=== RECORDS TO USE ===
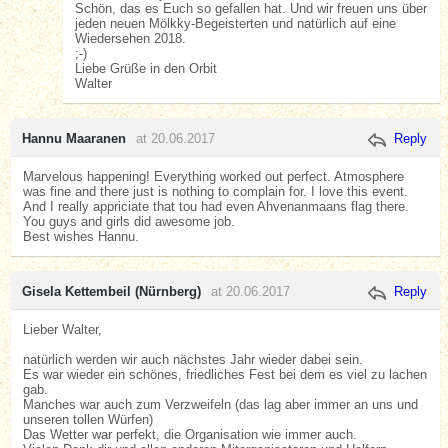
Schön, das es Euch so gefallen hat. Und wir freuen uns über
jeden neuen Mölkky-Begeisterten und natürlich auf eine
Wiedersehen 2018.
;-)
Liebe Grüße in den Orbit
Walter
Hannu Maaranen
at 20.06.2017
Reply
Marvelous happening! Everything worked out perfect. Atmosphere
was fine and there just is nothing to complain for. I love this event.
And I really appriciate that tou had even Ahvenanmaans flag there.
You guys and girls did awesome job.
Best wishes Hannu.
Gisela Kettembeil (Nürnberg)
at 20.06.2017
Reply
Lieber Walter,
natürlich werden wir auch nächstes Jahr wieder dabei sein.
Es war wieder ein schönes, friedliches Fest bei dem es viel zu lachen
gab.
Manches war auch zum Verzweifeln (das lag aber immer an uns und
unseren tollen Würfen)
Das Wetter war perfekt, die Organisation wie immer auch.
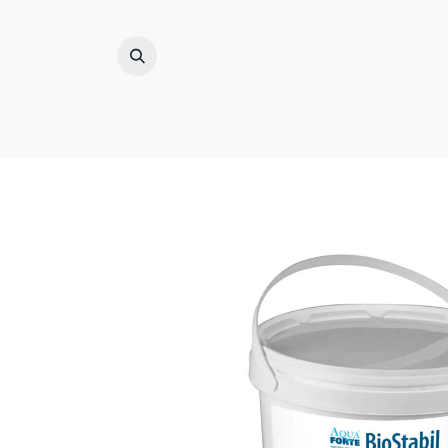
ZWEMBAD
(ZWEM)VIJVER
BUITENDO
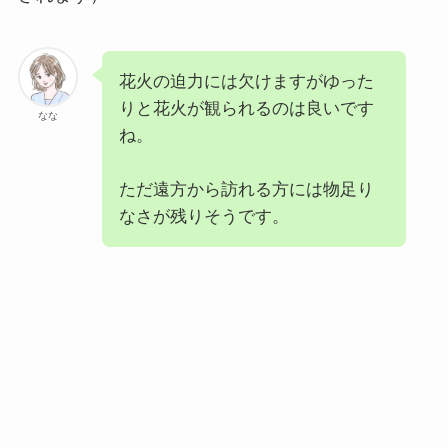
花火の迫力には欠けますがゆった
りと花火が観られるのは良いです
なな
ね。
ただ遠方から訪れる方には物足り
なさが残りそうです。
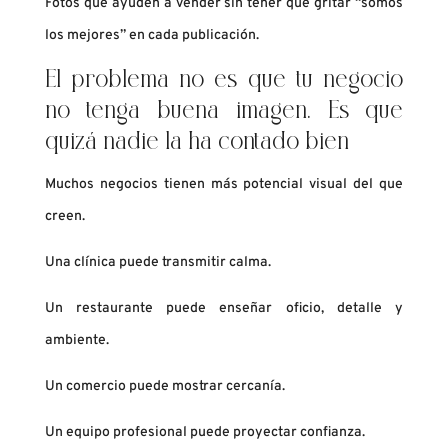
Fotos que ayuden a vender sin tener que gritar “somos
los mejores” en cada publicación.
El problema no es que tu negocio
no tenga buena imagen. Es que
quizá nadie la ha contado bien
Muchos negocios tienen más potencial visual del que
creen.
Una clínica puede transmitir calma.
Un restaurante puede enseñar oficio, detalle y
ambiente.
Un comercio puede mostrar cercanía.
Un equipo profesional puede proyectar confianza.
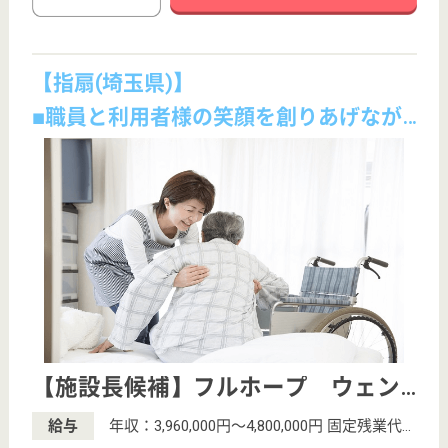
介護職求人支援サービス『クリックジョブ介護』運営会社:
ライフワンズ株式会社 ( 厚生労働大臣許可 )13- ユ -303765
Copyright©LifeOnes Ltd. All Rights Reserved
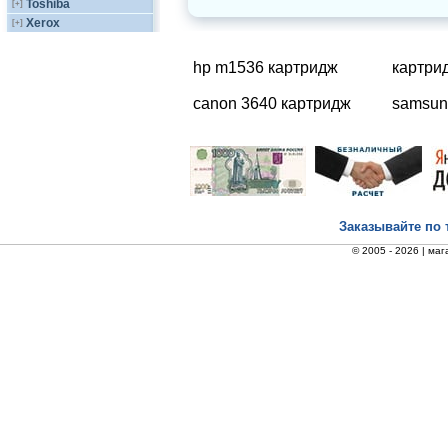
Toshiba
[+]
Xerox
[+]
hp m1536 картридж
картри
canon 3640 картридж
samsun
Заказывайте по 
© 2005 - 2026 |
маг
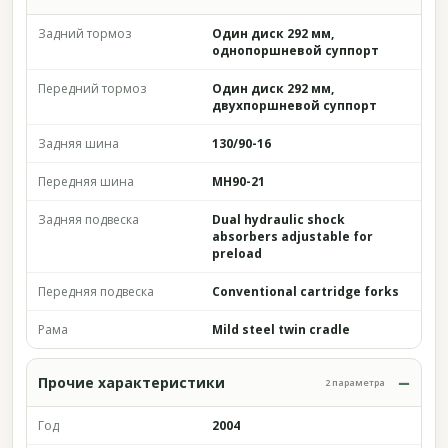
Задний тормоз
Один диск 292 мм,
однопоршневой суппорт
Передний тормоз
Один диск 292 мм,
двухпоршневой суппорт
Задняя шина
130/90-16
Передняя шина
MH90-21
Задняя подвеска
Dual hydraulic shock
absorbers adjustable for
preload
Передняя подвеска
Conventional cartridge forks
Рама
Mild steel twin cradle
Прочие характеристики
2 параметра
Год
2004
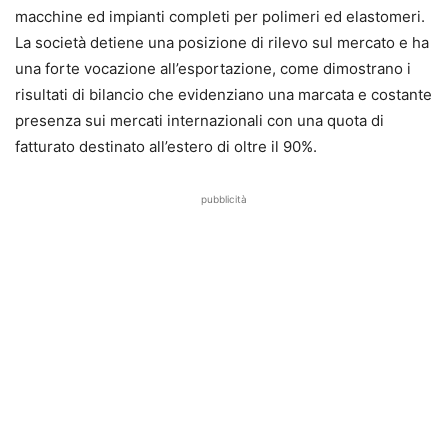
macchine ed impianti completi per polimeri ed elastomeri.
La società detiene una posizione di rilevo sul mercato e ha
una forte vocazione all’esportazione, come dimostrano i
risultati di bilancio che evidenziano una marcata e costante
presenza sui mercati internazionali con una quota di
fatturato destinato all’estero di oltre il 90%.
pubblicità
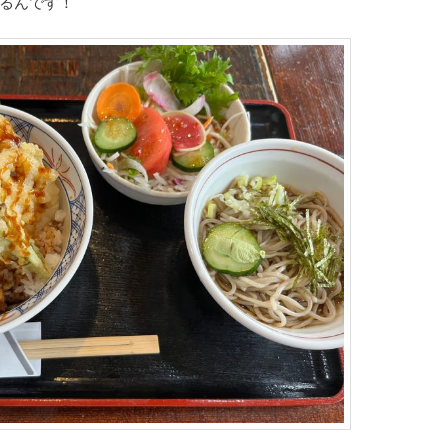
べるんです！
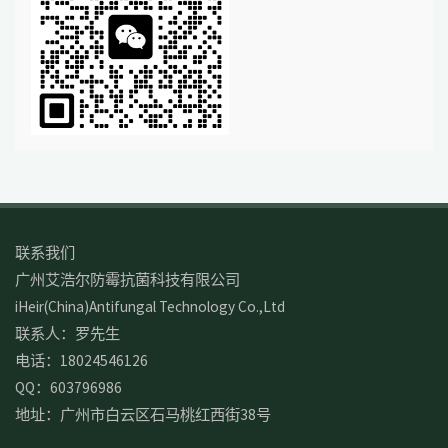
联系我们
广州艾浩尔防霉抗菌科技有限公司
iHeir(China)Antifungal Technology Co.,Ltd
联系人：罗先生
电话：18024546126
QQ：603796986
地址：广州市白云区石马桃红西街38号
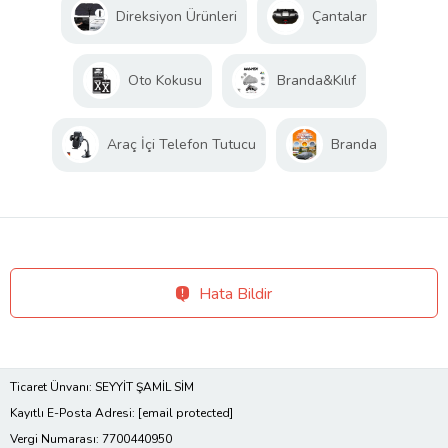
Direksiyon Ürünleri
Çantalar
Oto Kokusu
Branda&Kılıf
Araç İçi Telefon Tutucu
Branda
Hata Bildir
Ticaret Ünvanı: SEYYİT ŞAMİL SİM
Kayıtlı E-Posta Adresi:
[email protected]
Vergi Numarası: 7700440950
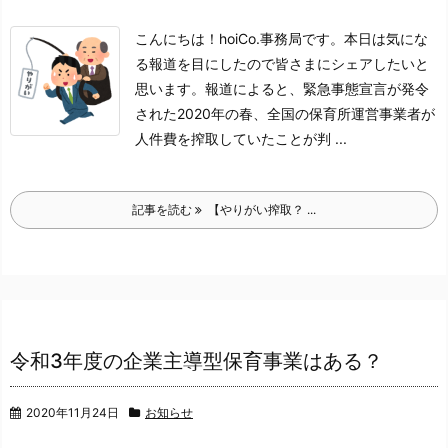
こんにちは！hoiCo.事務局です。
本日は気にな
る報道を目にしたので皆さまにシェアしたいと
思います。
報道によると、緊急事態宣言が発令
された2020年の春、全国の保育所運営事業者が
人件費を搾取していたことが判 ...
記事を読む
【やりがい搾取？ ...
令和3年度の企業主導型保育事業はある？
2020年11月24日
お知らせ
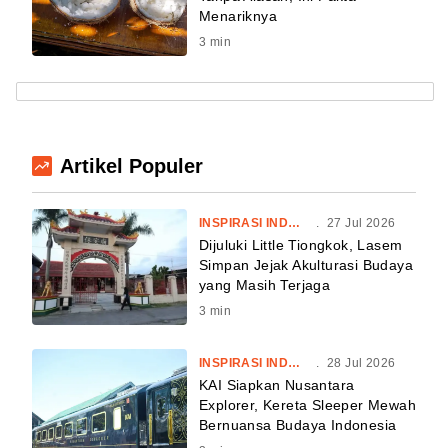
Menariknya
3
min
Artikel Populer
INSPIRASI INDONESIA
.
27 Jul 2026
Dijuluki Little Tiongkok, Lasem
Simpan Jejak Akulturasi Budaya
yang Masih Terjaga
3
min
INSPIRASI INDONESIA
.
28 Jul 2026
KAI Siapkan Nusantara
Explorer, Kereta Sleeper Mewah
Bernuansa Budaya Indonesia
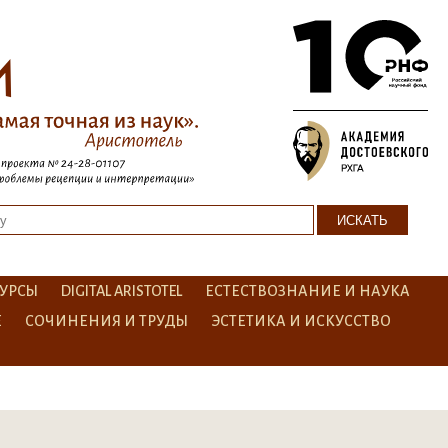
УРСЫ
DIGITAL ARISTOTEL
ЕСТЕСТВОЗНАНИЕ И НАУКА
Е
СОЧИНЕНИЯ И ТРУДЫ
ЭСТЕТИКА И ИСКУССТВО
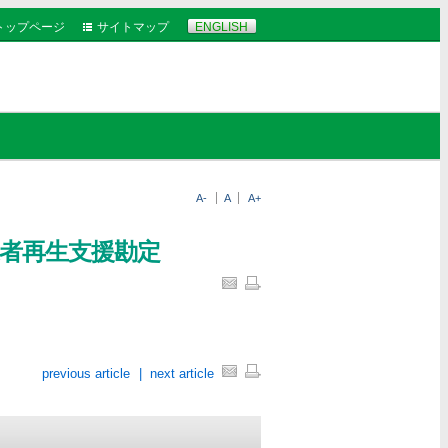
トップページ
サイトマップ
ENGLISH
A-
A
A+
業者再生支援勘定
previous article
|
next article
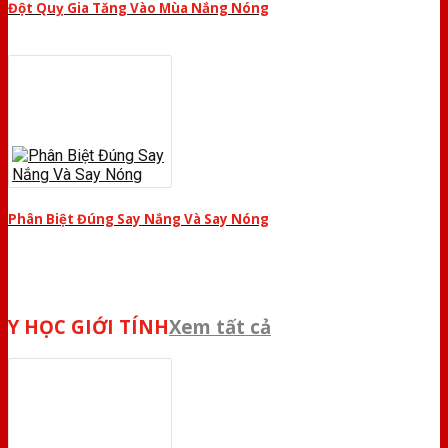
Đột Quỵ Gia Tăng Vào Mùa Nắng Nóng
Phân Biệt Đúng Say Nắng Và Say Nóng
Y HỌC GIỚI TÍNH
Xem tất cả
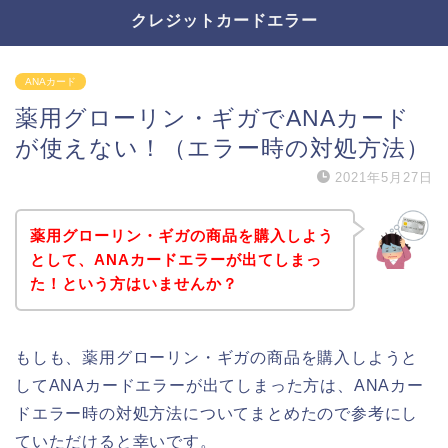
クレジットカードエラー
ANAカード
薬用グローリン・ギガでANAカード
が使えない！（エラー時の対処方法）
2021年5月27日
薬用グローリン・ギガの商品を購入しよう
として、ANAカードエラーが出てしまっ
た！という方はいませんか？
もしも、薬用グローリン・ギガの商品を購入しようと
してANAカードエラーが出てしまった方は、ANAカー
ドエラー時の対処方法についてまとめたので参考にし
ていただけると幸いです。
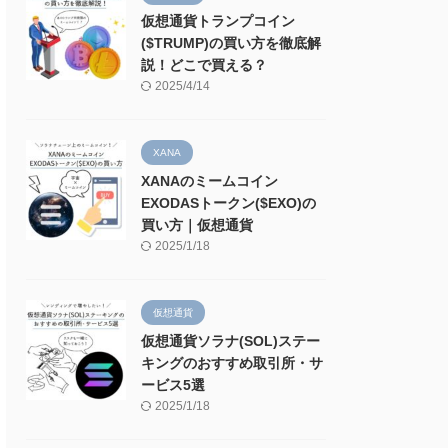
仮想通貨トランプコイン
($TRUMP)の買い方を徹底解
説！どこで買える？
2025/4/14
XANA
XANAのミームコイン
EXODASトークン($EXO)の
買い方｜仮想通貨
2025/1/18
仮想通貨
仮想通貨ソラナ(SOL)ステー
キングのおすすめ取引所・サ
ービス5選
2025/1/18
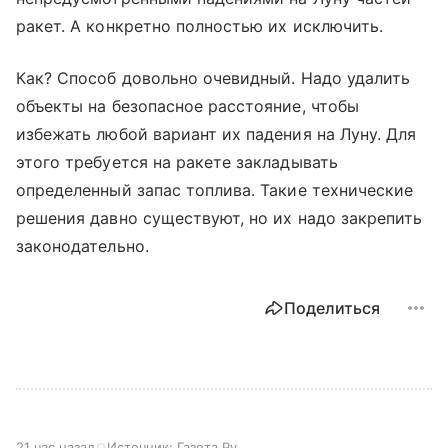
ракет. А конкретно полностью их исключить.
Как? Способ довольно очевидный. Надо удалить
объекты на безопасное расстояние, чтобы
избежать любой вариант их падения на Луну. Для
этого требуется на ракете закладывать
определенный запас топлива. Такие технические
решения давно существуют, но их надо закрепить
законодательно.
Поделиться
21 час назад
Источник:
Газета.Ру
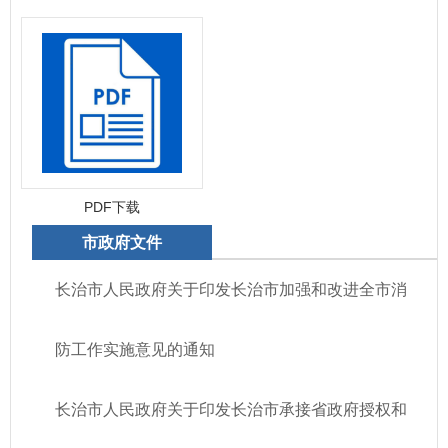
PDF下载
市政府文件
长治市人民政府关于印发长治市加强和改进全市消
防工作实施意见的通知
长治市人民政府关于印发长治市承接省政府授权和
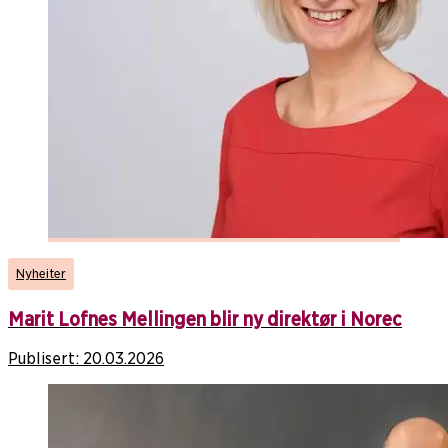
Nyheiter
Marit Lofnes Mellingen blir ny direktør i Norec
Publisert:
20.03.2026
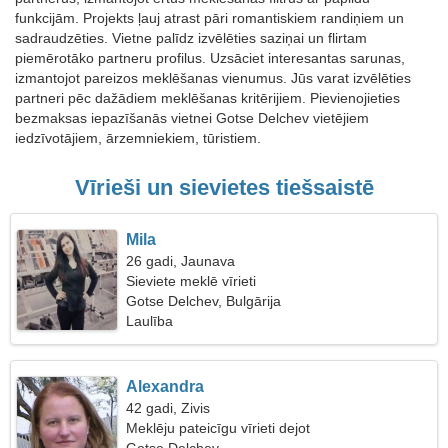
funkcijām. Projekts ļauj atrast pāri romantiskiem randiņiem un
sadraudzēties. Vietne palīdz izvēlēties saziņai un flirtam
piemērotāko partneru profilus. Uzsāciet interesantas sarunas,
izmantojot pareizos meklēšanas vienumus. Jūs varat izvēlēties
partneri pēc dažādiem meklēšanas kritērijiem. Pievienojieties
bezmaksas iepazīšanās vietnei Gotse Delchev vietējiem
iedzīvotājiem, ārzemniekiem, tūristiem.
Vīrieši un sievietes tiešsaistē
Mila
26 gadi, Jaunava
Sieviete meklē vīrieti
Gotse Delchev, Bulgārija
Laulība
Alexandra
42 gadi, Zivis
Meklēju pateicīgu vīrieti dejot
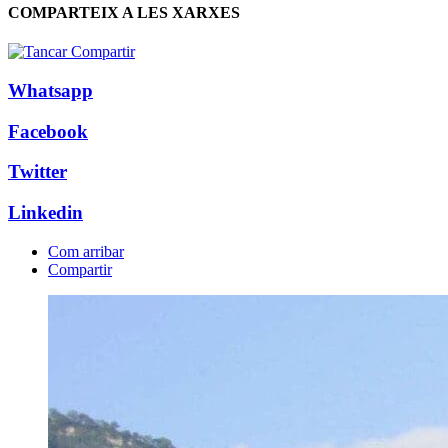
COMPARTEIX A LES XARXES
Whatsapp
Facebook
Twitter
Linkedin
Com arribar
Compartir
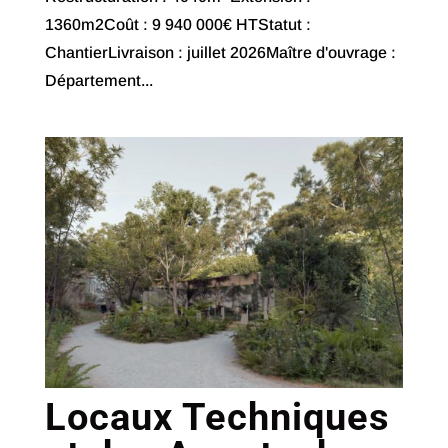
1360m2Coût : 9 940 000€ HTStatut :
ChantierLivraison : juillet 2026Maître d'ouvrage :
Département...
Locaux Techniques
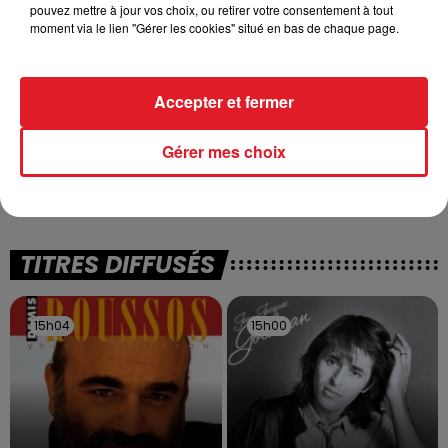
pouvez mettre à jour vos choix, ou retirer votre consentement à tout
moment via le lien "Gérer les cookies" situé en bas de chaque page.
Accepter et fermer
13 juillet 2026
WINGLES: UN JEUNE PERD LA VIE, NOYÉ À
Gérer mes choix
LA BASE DE LOISIRS
La victime a coulé à pic
TITRES DIFFUSÉS
15h04
15h04
15h00
15h00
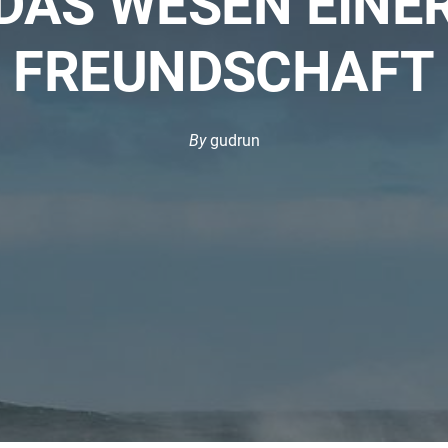
DAS WESEN EINE
FREUNDSCHAFT
By
gudrun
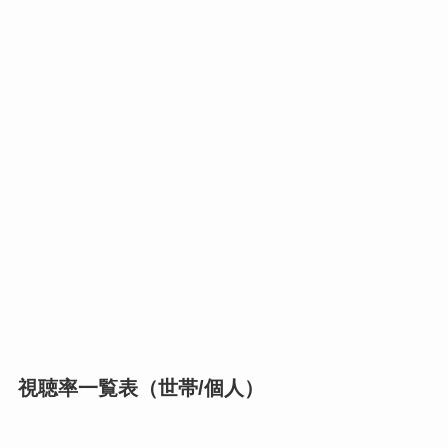
視聴率一覧表（世帯/個人）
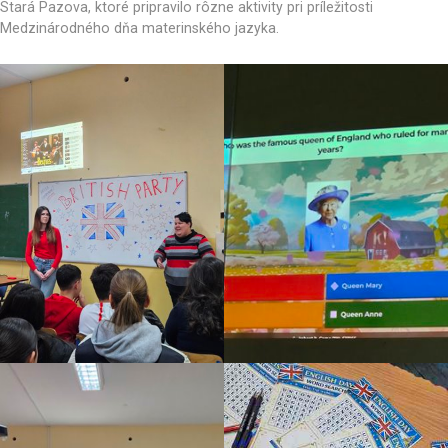
Stará Pazova, ktoré pripravilo rôzne aktivity pri príležitosti
Medzinárodného dňa materinského jazyka.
===
▶ [THE TASK]: Go down the entries above from the line containing "Un equipo profesional" to the line containing "una forte vocazione" and write out each line exactly, leaving pictures out.

▶ [TASK OUTPUT]:
Un equipo profesional puede proyectar confianza.
介護職求人支援サービス『クリックジョブ介護』運営会社:
ライフワンズ株式会社 ( 厚生労働大臣許可 )13- ユ -303765
Copyright©LifeOnes Ltd. All Rights Reserved
Toshiba
[+]
Xerox
[+]
hp m1536 картридж
картри
canon 3640 картридж
samsun
Заказывайте по 
© 2005 - 2026 |
маг
Задний тормоз
Один диск 292 мм,
однопоршневой суппорт
Передний тормоз
Один диск 292 мм,
двухпоршневой суппорт
Задняя шина
130/90-16
Передняя шина
MH90-21
Задняя подвеска
Dual hydraulic shock
absorbers adjustable for
preload
Передняя подвеска
Conventional cartridge forks
Рама
Mild steel twin cradle
Прочие характеристики
2 параметра
Год
2004
macchine ed impianti completi per polimeri ed elastomeri.
La società detiene una posizione di rilevo sul mercato e ha
una forte vocazione all’esportazione, come dimostrano i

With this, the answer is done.